To construct the MMPI, its authors began with a large pool of test questions and administered them to patients known to have a variety of different mental disorders, as well as to a group of nonpatients. Next, they compared the patients’ responses to those of the nonpatients. If all groups tended to respond to a particular question in the same way, that question was deemed uninformative and was removed from the test. A question was kept on the test only if one of the patient groups tended to answer it differently from how the nonpatient group answered it. The result was a test specifically


designed to differentiate among patients with different mental disorders. Figure 16.7 shows an MMPI score profile.

 

PROJECTIVE TESTS

 

Some clinicians supplement clinical interviews with what is called a projective test.
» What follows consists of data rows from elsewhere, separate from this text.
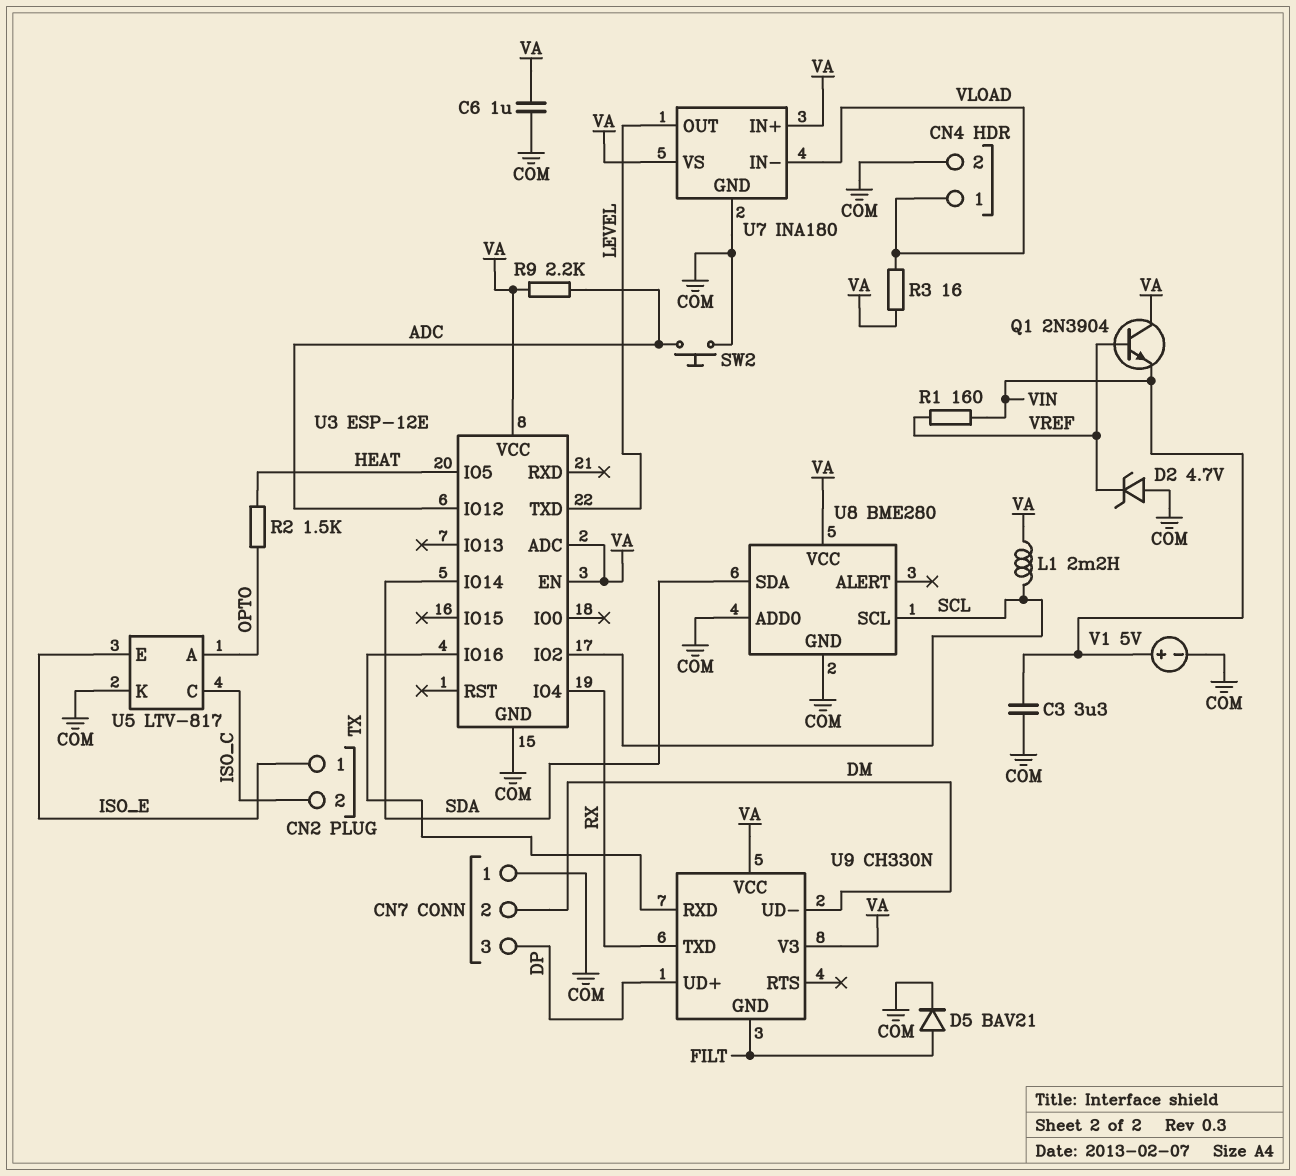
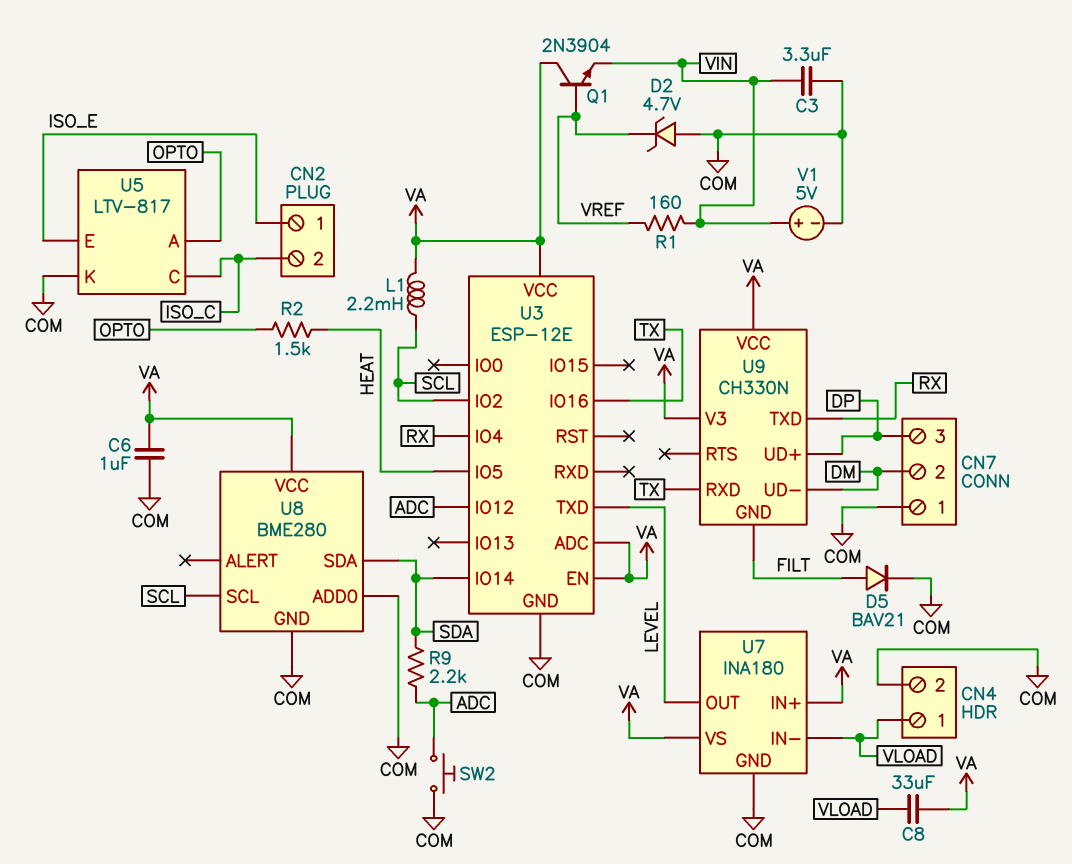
C8: none -> 33uF (VA, VLOAD)
R3: 16 (VA, VLOAD) -> none
R9: 2.2k (ADC, VA) -> 2.2k (ADC, SDA)

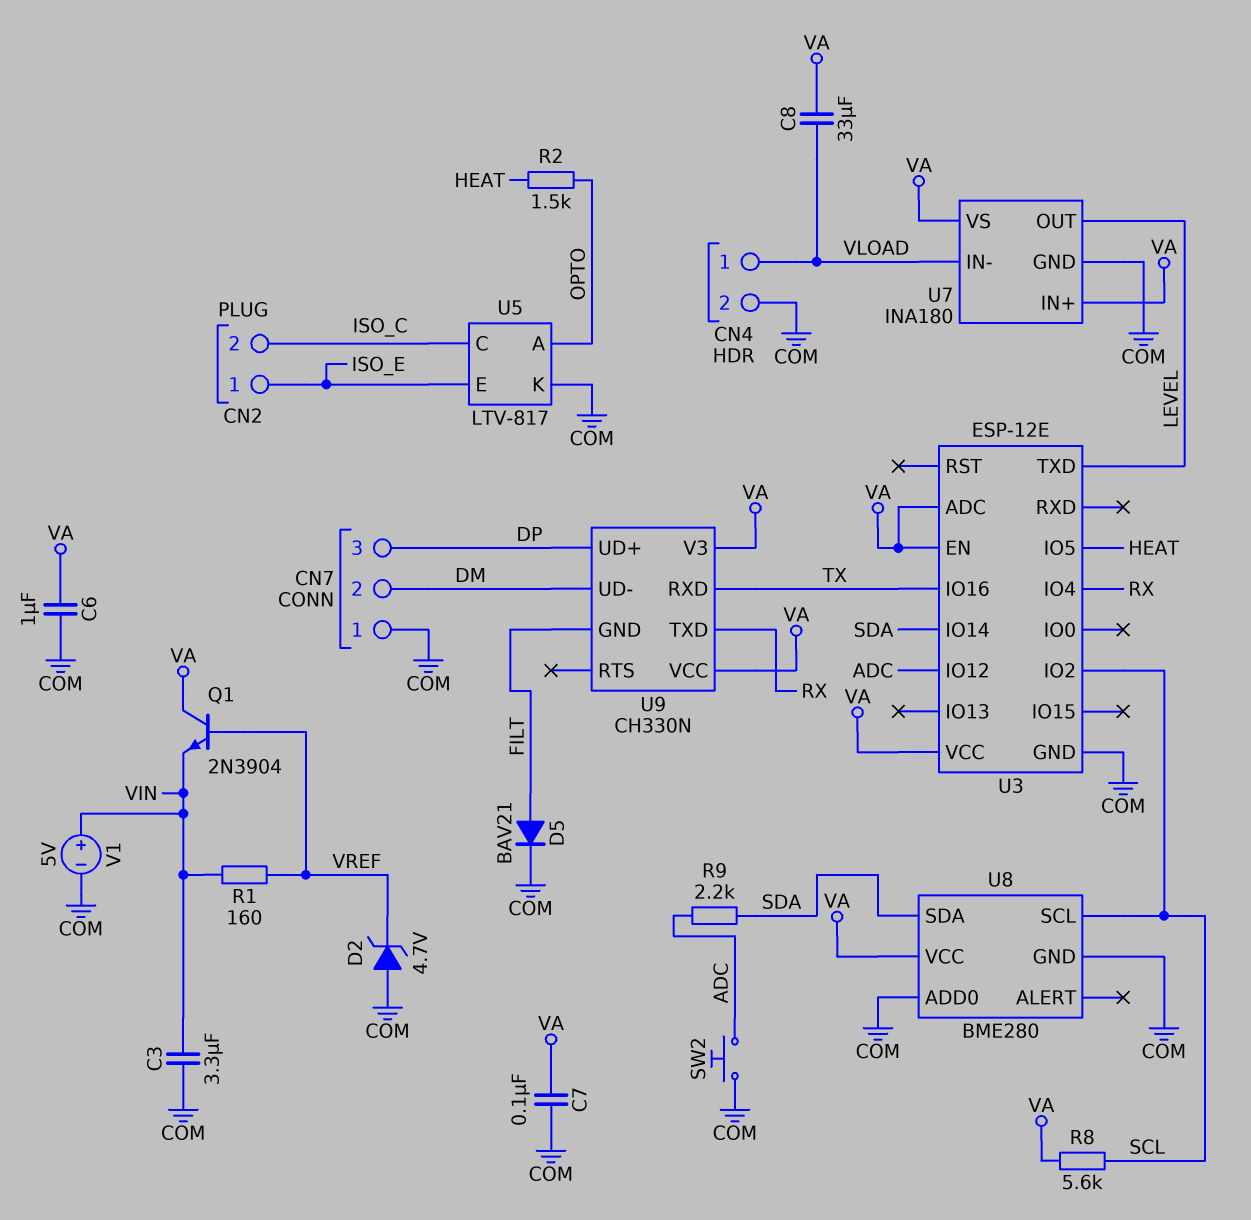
C7: none -> 100nF (COM, VA)
L1: 2.2mH (SCL, VA) -> none
R8: none -> 5.6k (SCL, VA)

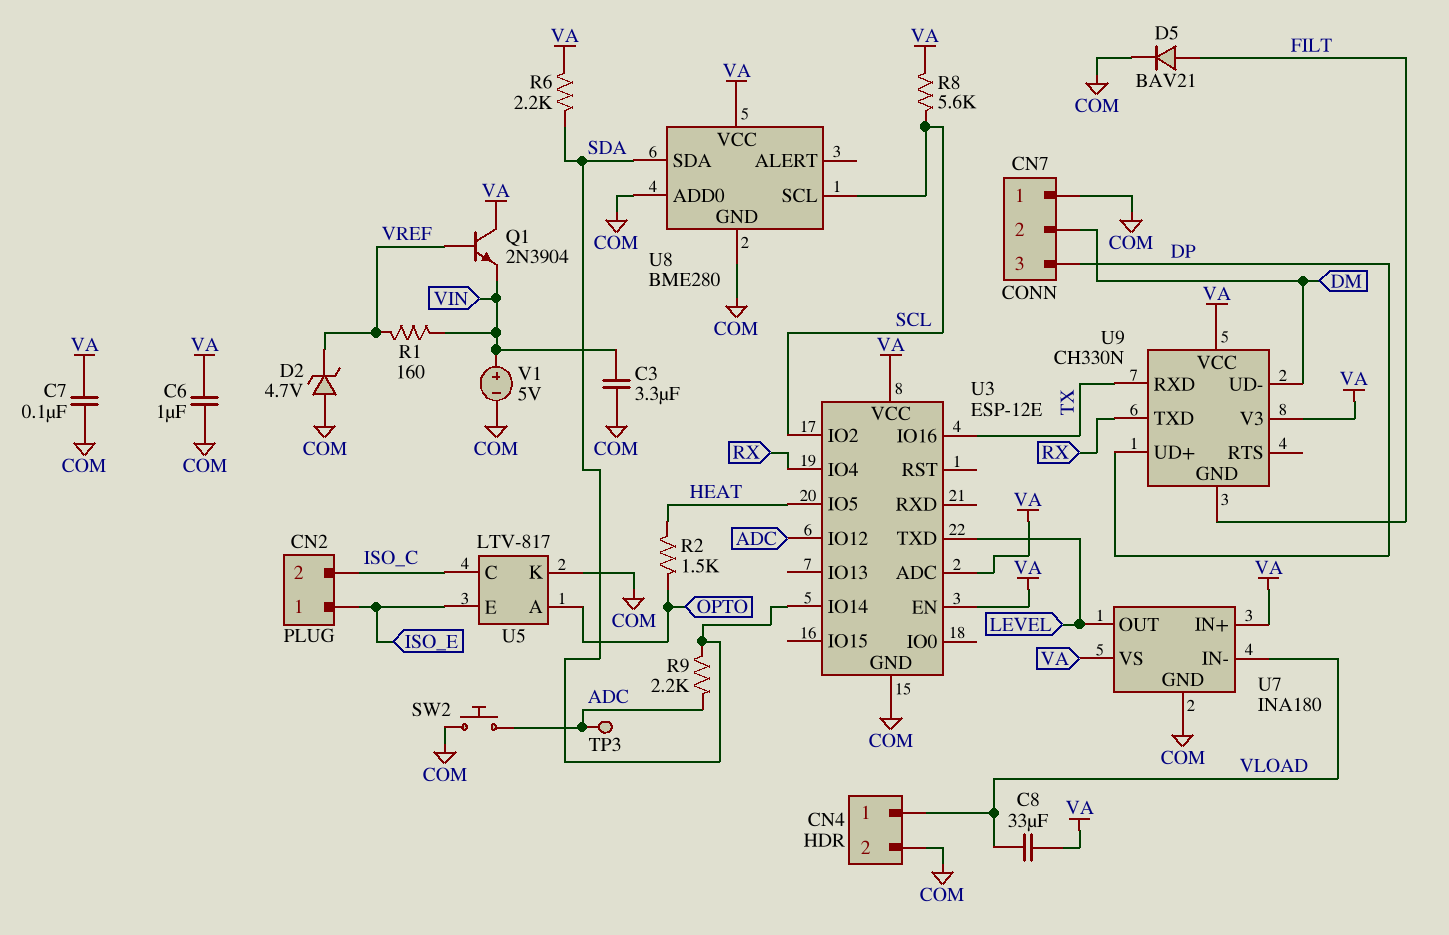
R6: none -> 2.2k (SDA, VA)
TP3: none -> test point (ADC)

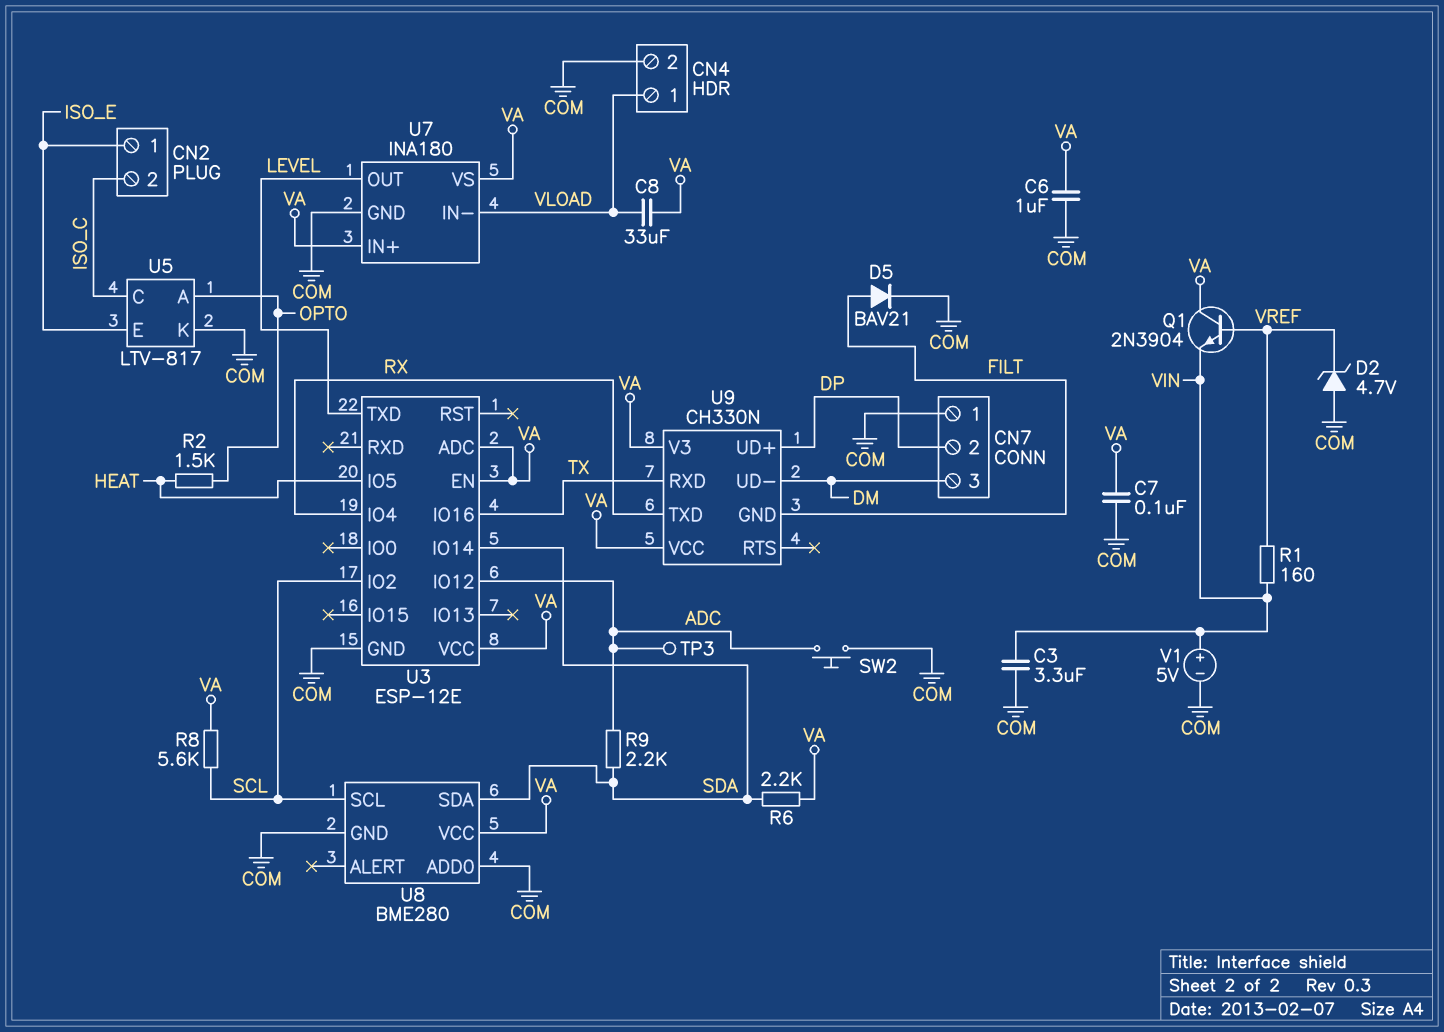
CN7 pin 2: DM -> DP
CN7 pin 3: DP -> DM

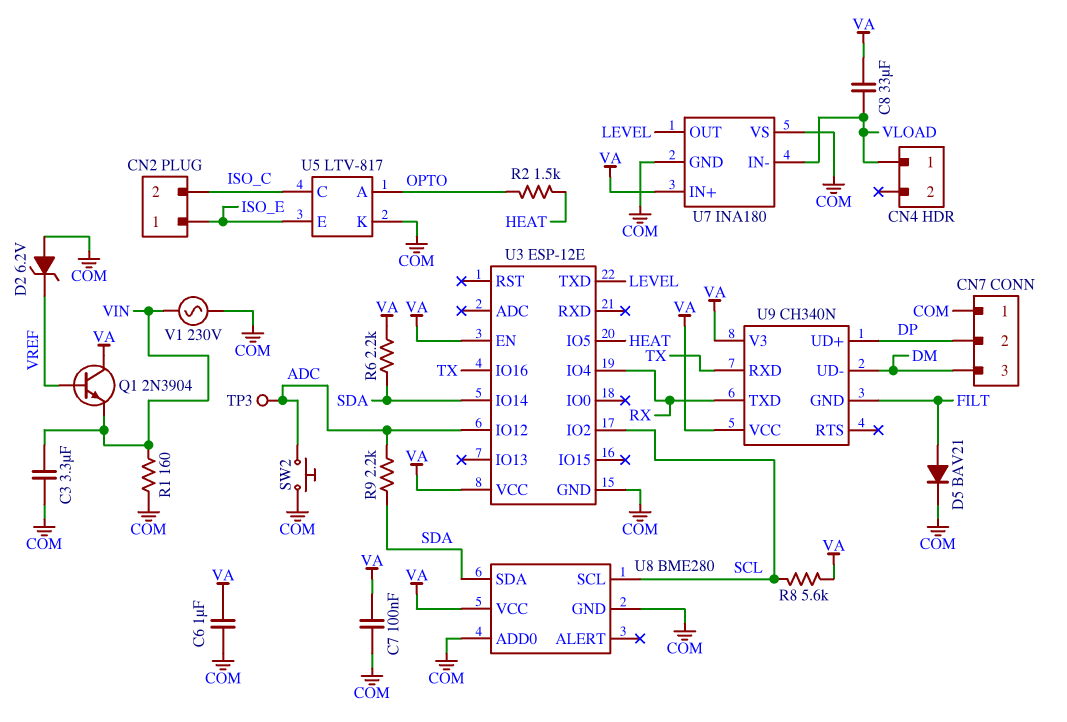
CN4 pin 2: COM -> none
D2: zener 4.7V (A COM, K VREF) -> zener 6.2V (A COM, K VREF)
R1: 160 (VIN, VREF) -> 160 (COM, VIN)
U3 pin ADC: VA -> none
U7 pin VS: VA -> COM
U9: CH330N -> CH340N
V1: 5V (plus VIN, minus COM) -> AC 230V (COM, VIN)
Advocates of projective tests argue that when the patient is asked to respond to stimuli that are essentially unstructured or ambiguous, he cannot help but impose a structure of his own, and, in the process of describing (or relying on) this structure, he gives valuable information about unconscious wishes and conflicts that could not be revealed by direct testing.

 

One such test has the participant make up a story to describe what is going on in a picture (the Thematic Apperception Test, or TAT; C. D. Morgan & Murray, 1935). Responses to these pictures are seen as revealing implicit or otherwise hidden motives (Figure 16.8; McAdams, 1980; for variants on this procedure, see McClelland, Koestner, & Weinberger, 1989; Winter, 1999). Another projective test, the Rorschach Inkblot Test, has the patient describe what he sees in an inkblot (Figure 16.9; Rorschach, 1921).



 

Projective tests such as these are extremely popular—with more than 8 in 10 clini-cians reporting that they use them at least occasionally (Watkins, Campbell, Nieberding, & Hallmark, 1995). However, there is general agreement in the research community that these tests’ popularity outstrips their demonstrated validity. One review of Rorschach findings reported only small correlations with mental health–related criteria (Garb, Florio, & Grove, 1998), and there is ongoing debate about the role projective tests should play in diagnosis (Garb, Wood, Nezworski, Grove, & Stejskal, 2001; Lilienfeld, Wood, & Garb, 2000; Rosenthal, Hiller, Bornstein, Berry, & Brunell-Neuleib, 2001; Westen & Weinberger, 2005).